Aim of the exercise ::
The entries below are to be copied exactly, with every picture left out.

::::::::

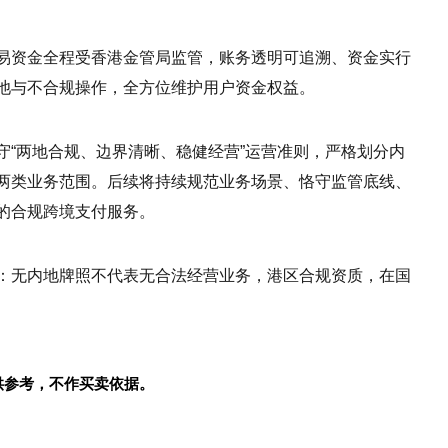
易资金全程受香港金管局监管，账务透明可追溯、资金实行
池与不合规操作，全方位维护用户资金权益。
守“两地合规、边界清晰、稳健经营”运营准则，严格划分内
两类业务范围。后续将持续规范业务场景、恪守监管底线、
的合规跨境支付服务。
：无内地牌照不代表无合法经营业务，港区合规资质，在国
供参考，不作买卖依据。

::::::::

Reply ::
易资金全程受香港金管局监管，账务透明可追溯、资金实行
池与不合规操作，全方位维护用户资金权益。
守“两地合规、边界清晰、稳健经营”运营准则，严格划分内
两类业务范围。后续将持续规范业务场景、恪守监管底线、
的合规跨境支付服务。
：无内地牌照不代表无合法经营业务，港区合规资质，在国
供参考，不作买卖依据。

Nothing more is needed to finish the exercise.